Table 3. Perturbations, constraints, and resulting Lagrange Multipliers used to generate Figures 5a-5h. The text describes how the constraints are derived.
Figure Captions.
Figure 1. The architecture of DynaMETE. A. Selected mechanisms are incorporated into transition functions. B. The time derivatives of state variables update the state variables. C. The transition functions, which depend upon the state variables are updated. D. Updated state variables and transition functions are averaged over the prior (time t ) structure function to update the time derivatives of the state variables. E. Under updated constraints and transition functions (dashed box), MaxEnt updates the structure function. F. The macroecological metrics are updated from the updated structure function. G. Steps B-F are iterated.
Figure 2. Comparison of up- and down-scaled species richness using METE and DynaMETE, starting with identical species richness and abundance at the middle scale shown. The values of N , a proxy for area, span a scale range of 27. Transition function parameters andS and N values for the middle scale are from Table 2; at larger or smaller scales E c andm 0 are assumed to scale linearly with area and the other parameters are held constant.
Figure 3. Responses of state variables to perturbations simulated from Eqs. 38-40: a. reduction of immigration rate, m 0; b. increase in death rate, d 0; c. reduction in growth rate, \(\omega_{0};\ \)d. increase in the death rate and reduction in the immigration and ontogenic growth rates. The inset in 3d shows the state variable trajectories from 1985-2015 in the BCI 50 ha tropical forest plot. The censuses include trees with dbh> 1 cm . Data from Condit (2019); Hubbell et al., (2005). The inset assumes that the metabolic rate of individuals scales linearly with basal area.

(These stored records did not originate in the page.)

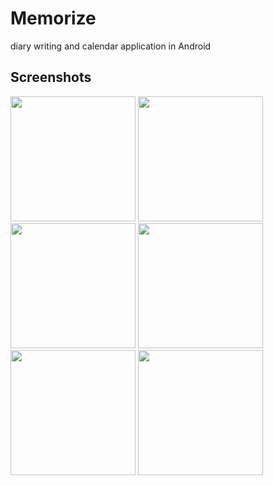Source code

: # Memorize
diary writing and calendar application in Android


Screenshots
-----------

<div>
  <img width=200 src="https://user-images.githubusercontent.com/25197752/56158018-e67ea400-5ffb-11e9-98cb-09af1d2e52d9.png">
  <img width=200 src="https://user-images.githubusercontent.com/25197752/56158019-e7173a80-5ffb-11e9-8eca-7d777c1aa75a.png">
  <img width=200 src="https://user-images.githubusercontent.com/25197752/56158020-e7173a80-5ffb-11e9-988b-c121490affbc.png">
  <img width=200 src="https://user-images.githubusercontent.com/25197752/56158022-e7173a80-5ffb-11e9-929f-386a278e6572.png">
  <img width=200 src="https://user-images.githubusercontent.com/25197752/56158023-e7173a80-5ffb-11e9-9063-a885fc1fce23.png">
  <img width=200 src="https://user-images.githubusercontent.com/25197752/56158024-e7afd100-5ffb-11e9-907c-ab5030ae42ad.png">
</div>
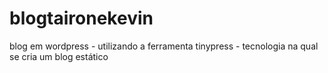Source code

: blogtaironekevin
================

blog em wordpress - utilizando a ferramenta tinypress - tecnologia na qual se cria um blog estático
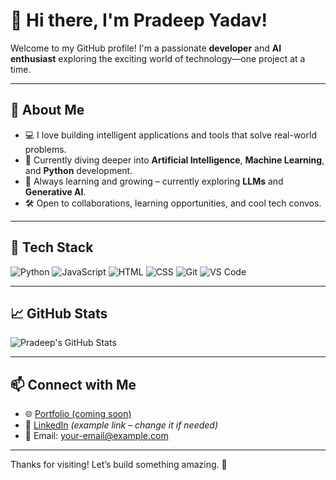 # 👋 Hi there, I'm Pradeep Yadav!

Welcome to my GitHub profile! I'm a passionate **developer** and **AI enthusiast** exploring the exciting world of technology—one project at a time.

---

## 🚀 About Me

- 💻 I love building intelligent applications and tools that solve real-world problems.
- 🤖 Currently diving deeper into **Artificial Intelligence**, **Machine Learning**, and **Python** development.
- 🌱 Always learning and growing – currently exploring **LLMs** and **Generative AI**.
- 🛠️ Open to collaborations, learning opportunities, and cool tech convos.

---

## 🧰 Tech Stack

![Python](https://img.shields.io/badge/Python-3776AB?style=flat&logo=python&logoColor=white)
![JavaScript](https://img.shields.io/badge/JavaScript-F7DF1E?style=flat&logo=javascript&logoColor=black)
![HTML](https://img.shields.io/badge/HTML5-E34F26?style=flat&logo=html5&logoColor=white)
![CSS](https://img.shields.io/badge/CSS3-1572B6?style=flat&logo=css3&logoColor=white)
![Git](https://img.shields.io/badge/Git-F05032?style=flat&logo=git&logoColor=white)
![VS Code](https://img.shields.io/badge/VS%20Code-007ACC?style=flat&logo=visual-studio-code&logoColor=white)

---

## 📈 GitHub Stats

![Pradeep's GitHub Stats](https://github-readme-stats.vercel.app/api?username=pradeep-yadav&show_icons=true&theme=github_dark)

---

## 📫 Connect with Me

- 🌐 [Portfolio (coming soon)](#)
- 💼 [LinkedIn](https://www.linkedin.com/in/pradeep-yadav/) *(example link – change it if needed)*
- 📩 Email: [your-email@example.com](mailto:your-email@example.com)

---

Thanks for visiting! Let’s build something amazing. 🚀
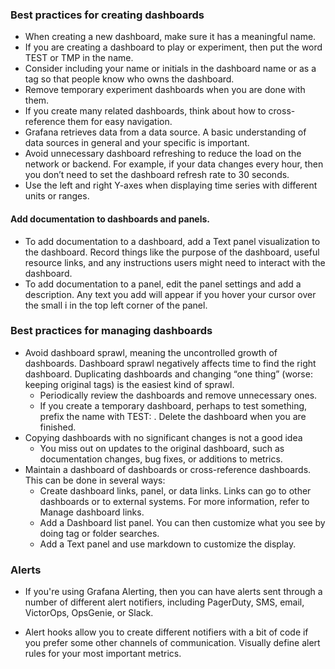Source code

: 
### Best practices for creating dashboards

* When creating a new dashboard, make sure it has a meaningful name.
* If you are creating a dashboard to play or experiment, then put the word TEST or TMP in the name.
* Consider including your name or initials in the dashboard name or as a tag so that people know who owns the dashboard.
* Remove temporary experiment dashboards when you are done with them.
* If you create many related dashboards, think about how to cross-reference them for easy navigation. 
* Grafana retrieves data from a data source. A basic understanding of data sources in general and your specific is important.
* Avoid unnecessary dashboard refreshing to reduce the load on the network or backend. For example, if your data changes every hour, then you don’t need to set the dashboard refresh rate to 30 seconds.
* Use the left and right Y-axes when displaying time series with different units or ranges.

#### Add documentation to dashboards and panels.
* To add documentation to a dashboard, add a Text panel visualization to the dashboard. Record things like the purpose of the dashboard, useful resource links, and any instructions users might need to interact with the dashboard.
* To add documentation to a panel, edit the panel settings and add a description. Any text you add will appear if you hover your cursor over the small i in the top left corner of the panel.

### Best practices for managing dashboards
* Avoid dashboard sprawl, meaning the uncontrolled growth of dashboards. Dashboard sprawl negatively affects time to find the right dashboard. Duplicating dashboards and changing “one thing” (worse: keeping original tags) is the easiest kind of sprawl.
   * Periodically review the dashboards and remove unnecessary ones.
   * If you create a temporary dashboard, perhaps to test something, prefix the name with TEST: . Delete the dashboard when you are finished.
* Copying dashboards with no significant changes is not a good idea
   * You miss out on updates to the original dashboard, such as documentation changes, bug fixes, or additions to metrics.
* Maintain a dashboard of dashboards or cross-reference dashboards. This can be done in several ways:
   * Create dashboard links, panel, or data links. Links can go to other dashboards or to external systems. For more information, refer to Manage dashboard links.
   * Add a Dashboard list panel. You can then customize what you see by doing tag or folder searches.
   * Add a Text panel and use markdown to customize the display.

### Alerts
* If you're using Grafana Alerting, then you can have alerts sent through a number of different alert notifiers, including PagerDuty, SMS, email, VictorOps, OpsGenie, or Slack.

* Alert hooks allow you to create different notifiers with a bit of code if you prefer some other channels of communication. Visually define alert rules for your most important metrics.

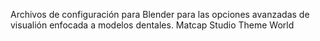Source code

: Archivos de configuración para Blender para las opciones avanzadas de visualión enfocada a modelos dentales.
Matcap
Studio
Theme
World
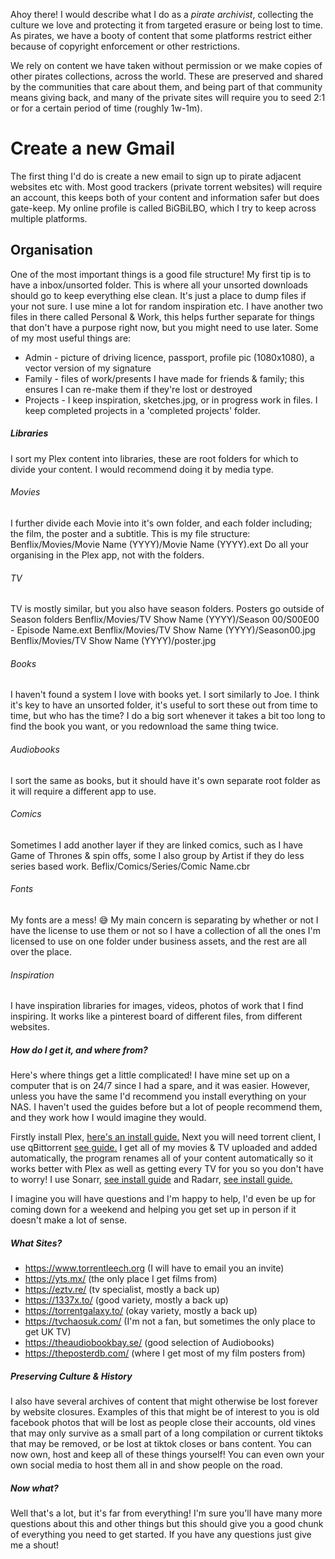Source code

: Ahoy there! I would describe what I do as a *pirate archivist*, collecting the culture we love and protecting it from targeted erasure or being lost to time. As pirates, we have a booty of content that some platforms restrict either because of copyright enforcement or other restrictions. 

We rely on content we have taken without permission or we make copies of other pirates collections, across the world. These are preserved and shared by the communities that care about them, and being part of that community means giving back, and many of the private sites will require you to seed 2:1 or for a certain period of time (roughly 1w-1m). 
# Create a new Gmail
The first thing I'd do is create a new email to sign up to pirate adjacent websites etc with. Most good trackers (private torrent websites) will require an account, this keeps both of your content and information safer but does gate-keep. My online profile is called BiGBiLBO, which I try to keep across multiple platforms.
## Organisation
One of the most important things is a good file structure! My first tip is to have a inbox/unsorted folder. This is where all your unsorted downloads should go to keep everything else clean. It's just a place to dump files if your not sure. I use mine a lot for random inspiration etc. I have another two files in there called Personal & Work, this helps further separate for things that don't have a purpose right now, but you might need to use later. Some of my most useful things are:
- Admin - picture of driving licence, passport, profile pic (1080x1080), a vector version of my signature
- Family - files of work/presents I have made for friends & family; this ensures I can re-make them if they're lost or destroyed
- Projects - I keep inspiration, sketches.jpg, or in progress work in files. I keep completed projects in a 'completed projects' folder.
##### Libraries
I sort my Plex content into libraries, these are root folders for which to divide your content. I would recommend doing it by media type. 
###### Movies
I further divide each Movie into it's own folder, and each folder including; the film, the poster and a subtitle. This is my file structure: Benflix/Movies/Movie Name (YYYY)/Movie Name (YYYY).ext 
Do all your organising in the Plex app, not with the folders.
###### TV
TV is mostly similar, but you also have season folders. Posters go outside of Season folders
Benflix/Movies/TV Show Name (YYYY)/Season 00/S00E00 - Episode Name.ext 
Benflix/Movies/TV Show Name (YYYY)/Season00.jpg
Benflix/Movies/TV Show Name (YYYY)/poster.jpg 
###### Books
I haven't found a system I love with books yet. I sort similarly to Joe. I think it's key to have an unsorted folder, it's useful to sort these out from time to time, but who has the time? I do a big sort whenever it takes a bit too long to find the book you want, or you redownload the same thing twice.
###### Audiobooks
I sort the same as books, but it should have it's own separate root folder as it will require a different app to use.
###### Comics
Sometimes I add another layer if they are linked comics, such as I have Game of Thrones & spin offs, some I also group by Artist if they do less series based work.
Beflix/Comics/Series/Comic Name.cbr
###### Fonts
My fonts are a mess! 😅 My main concern is separating by whether or not I have the license to use them or not so I have a collection of all the ones I'm licensed to use on one folder under business assets, and the rest are all over the place. 
###### Inspiration
I have inspiration libraries for images, videos, photos of work that I find inspiring. It works like a pinterest board of different files, from different websites.
##### How do I get it, and where from?
Here's where things get a little complicated! I have mine set up on a computer that is on 24/7 since I had a spare, and it was easier. However, unless you have the same I'd recommend you install everything on your NAS. I haven't used the guides before but a lot of people recommend them, and they work how I would imagine they would.

Firstly install Plex, [here's an install guide.](https://drfrankenstein.co.uk/2023/05/01/plex-in-container-manager-on-a-synology-nas-no-hardware-transcoding/) Next you will need torrent client, I use qBittorrent [see guide.](https://drfrankenstein.co.uk/2023/09/28/qbittorrent-container-manager-on-a-synology-nas/) I get all of my movies & TV uploaded and added automatically, the program renames all of your content automatically so it works better with Plex as well as getting every TV for you so you don't have to worry! I use Sonarr, [see install guide](https://drfrankenstein.co.uk/2021/05/03/setting-up-sonarr-in-docker-on-a-synology-nas/) and Radarr, [see install guide.](https://drfrankenstein.co.uk/2021/07/30/setting-up-radarr-in-docker-on-a-synology-nas/) 

I imagine you will have questions and I'm happy to help, I'd even be up for coming down for a weekend and helping you get set up in person if it doesn't make a lot of sense.
##### What Sites?
- https://www.torrentleech.org (I will have to email you an invite)
- https://yts.mx/ (the only place I get films from)
- https://eztv.re/ (tv specialist, mostly a back up)
- https://1337x.to/ (good variety, mostly a back up)
- https://torrentgalaxy.to/ (okay variety, mostly a back up)
- https://tvchaosuk.com/ (I'm not a fan, but sometimes the only place to get UK TV)
- https://theaudiobookbay.se/ (good selection of Audiobooks)
- https://theposterdb.com/ (where I get most of my film posters from)
##### Preserving Culture & History
I also have several archives of content that might otherwise be lost forever by website closures. Examples of this that might be of interest to you is old facebook photos that will be lost as people close their accounts, old vines that may only survive as a small part of a long compilation or current tiktoks that may be removed, or be lost at tiktok closes or bans content. You can now own, host and keep all of these things yourself! You can even own your own social media to host them all in and show people on the road.
##### Now what?
Well that's a lot, but it's far from everything! I'm sure you'll have many more questions about this and other things but this should give you a good chunk of everything you need to get started. If you have any questions just give me a shout!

Figure 4. Predicted recovery of state variables to their steady state values in Table 1, as predicted from Eqs. 38-40, with steady state parameters and each initial state variable equal to 80% of its steady state value. The monotonic rise in S to steady state, along with the sizeable overshoot and then damped oscillation in N , and the smaller overshoot and then damped oscillation in E occur for a wide range of initially depleted state variables, steady state state variables, and parameter choices.
Figure 5. The effect of perturbations on the species abundance distribution (SAD) and the distribution of metabolic rates over individuals (MRDI). The relevant perturbation is in each plot’s title. Insets in Figs. 5g and 5h show BCI data (see caption to Fig. 3).